• Document text:
--*--

JadeBenson commented 2 years ago

Thank you so much for this interesting research! I think ensuring fairness in machine learning is one of the most important and exciting directions of the field right now. You seem to be proposing an excellent solution where we are not only refines the definition of fairness, but applies it while improving accuracy. Now I just want to know what the next steps are! Publicizing this work and presenting are great steps. I think this should spread even more widely - do you plan to create an sklearn package implementing these algorithms and publicizing their use? Do you want to work with different industries/institutions to help change their current practices? Looking forward to hearing about it!

Sirius2713 commented 2 years ago

Thanks a lot for sharing your research with us, Professor Srebro! It's fascinating to see how fairness can be promoted in machine learning. My question is how your methods balance horizontal and vertical equity. How can your methods balance between treating everyone equally and treating everyone differently based on their background?

Yaweili19 commented 2 years ago

Thanks a lot for sharing this interesting research! This topic can be quite sensitive yet it doesn't receive as much attention as it should. And I've seen more than a few usages of "discriminative data/algorithm/prediction" practices.

However, I'm having difficulties understanding your definition of a non-discriminative predictor, even if I read it back and forth a couple of times. Would you mind further explaining how A is being protected in this definition? More examples would be great!

Besides, I noticed that it has been some time since this article was published. Have your team made any available statistical packages to estimate the indiscriminative predictor? I don't very much feel confident deriving them myself in my research based on this paper alone.

Raychanan commented 2 years ago

Hi Professor Srebro, I am struggling with how to connect the outstanding work done in this paper with others' work on "de-biasing" deep models. Would it be fair to interpret your work as eliminating biases "before" the real training takes place, while debiasing work is carried out in deep models "after" training (right before deployment)?

Thanks so much again for presenting your work!

erweinstein commented 2 years ago

In your conclusion you summarize (accurately, in my opinion) that your method has a major advantage in that someone could implement it as a simple post-processing step rather than (as you note in the longer version on arXiv) needing to change their machine learning training pipeline or needing to perform some transformation on the raw data (your method only requires aggregate information about the data). I concur with my classmates in wanting to see what the "next steps" are to get researchers and institutions to start using this new method! Also in that same conclusion section, you add that it would also be easy to add a Differential Privacy mechanism to your method if the situation requires it. This makes sense to me and is also an important advantage, but as we know, there are many Differential Privacy mechanisms that seek to achieve multiple different types/notions of privacy. Just as you make a strong case that some non-discrimination approaches are better than others, which types of privacy do you think we should prefer in this same use-case of credit scores? (Obviously that is an entire area of research, which you are aware of since you cite the work of Dwork and her colleagues, but since credit scores are--perhaps undesirably from some points of view--extremely central to much of our economic life, I wanted to see if you have additional thoughts to extend this example even further.)

--*--

• Dataset:
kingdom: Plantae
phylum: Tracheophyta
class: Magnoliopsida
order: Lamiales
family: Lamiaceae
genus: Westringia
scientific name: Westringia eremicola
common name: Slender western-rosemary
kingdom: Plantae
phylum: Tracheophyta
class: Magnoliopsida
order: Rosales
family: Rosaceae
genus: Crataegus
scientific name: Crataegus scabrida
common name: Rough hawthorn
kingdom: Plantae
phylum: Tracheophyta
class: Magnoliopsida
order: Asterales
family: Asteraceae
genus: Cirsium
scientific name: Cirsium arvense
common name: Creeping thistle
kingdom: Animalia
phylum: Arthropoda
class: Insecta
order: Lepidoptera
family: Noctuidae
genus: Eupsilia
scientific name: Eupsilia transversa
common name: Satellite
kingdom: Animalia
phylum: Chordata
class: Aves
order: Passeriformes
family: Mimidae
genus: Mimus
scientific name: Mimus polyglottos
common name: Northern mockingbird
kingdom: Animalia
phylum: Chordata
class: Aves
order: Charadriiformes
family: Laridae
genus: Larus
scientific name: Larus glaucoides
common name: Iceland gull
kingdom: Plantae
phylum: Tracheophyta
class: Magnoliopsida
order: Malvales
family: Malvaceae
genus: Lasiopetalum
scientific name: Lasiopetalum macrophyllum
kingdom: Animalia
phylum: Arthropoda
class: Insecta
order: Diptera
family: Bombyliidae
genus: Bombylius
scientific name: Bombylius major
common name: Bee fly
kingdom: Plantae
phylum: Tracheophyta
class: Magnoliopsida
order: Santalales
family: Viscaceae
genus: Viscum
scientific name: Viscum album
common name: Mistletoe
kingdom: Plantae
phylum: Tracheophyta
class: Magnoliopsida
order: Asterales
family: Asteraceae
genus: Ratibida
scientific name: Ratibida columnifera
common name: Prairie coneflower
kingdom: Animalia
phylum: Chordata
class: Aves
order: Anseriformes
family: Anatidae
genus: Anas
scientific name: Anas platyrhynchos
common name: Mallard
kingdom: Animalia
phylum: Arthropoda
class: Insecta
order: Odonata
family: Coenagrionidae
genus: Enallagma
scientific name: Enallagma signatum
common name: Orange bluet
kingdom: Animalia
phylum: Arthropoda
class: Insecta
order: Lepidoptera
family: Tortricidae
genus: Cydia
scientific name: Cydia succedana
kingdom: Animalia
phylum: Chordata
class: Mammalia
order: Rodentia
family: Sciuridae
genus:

--*--

• Exercise task 1: From the comment thread on fairness in machine learning, write out the passage starting with "Sirius2713 commented 2" and going on through "would be great!".
• Exercise task 2: In the comment thread on fairness in machine learning, whose work on Differential Privacy does erweinstein note that the paper cites?
• Exercise task 3: Continue the comment thread on fairness in machine learning from the point where it stops.
The lines that come after the comment thread play no part in this work.

• Final answer 1:
Sirius2713 commented 2 years ago

Thanks a lot for sharing your research with us, Professor Srebro! It's fascinating to see how fairness can be promoted in machine learning. My question is how your methods balance horizontal and vertical equity. How can your methods balance between treating everyone equally and treating everyone differently based on their background?

Yaweili19 commented 2 years ago

Thanks a lot for sharing this interesting research! This topic can be quite sensitive yet it doesn't receive as much attention as it should. And I've seen more than a few usages of "discriminative data/algorithm/prediction" practices.

However, I'm having difficulties understanding your definition of a non-discriminative predictor, even if I read it back and forth a couple of times. Would you mind further explaining how A is being protected in this definition? More examples would be great!

• Final answer 2: The work of Dwork and her colleagues.

• Final answer 3:
Qiuyu-Li commented 2 years ago

Thank you so much for this interesting research! It's exciting to observe how machine learning can encourage fairness. I guess the biggest question from me is just what do you think would be the next step. My imagination is that you are implying a future of interdisciplinary corporations, and this future is definitely worth more attention!

PAHADRIANUS commented 2 years ago

Hi, thank you for sharing the work providing a bias-removing computational framework in our generic socio-economic researches. My question is that whether the predicator can be generalized to all kinds of various sources of bias other than gender or race. Bias and discrimination ultimately originate from placing stereotypes and signals on specific groups of people, and thus even more trivial matters such as education level, home region or even age could cause discrimination. It possible to make your method multi-dimensional and rule out many biases at once?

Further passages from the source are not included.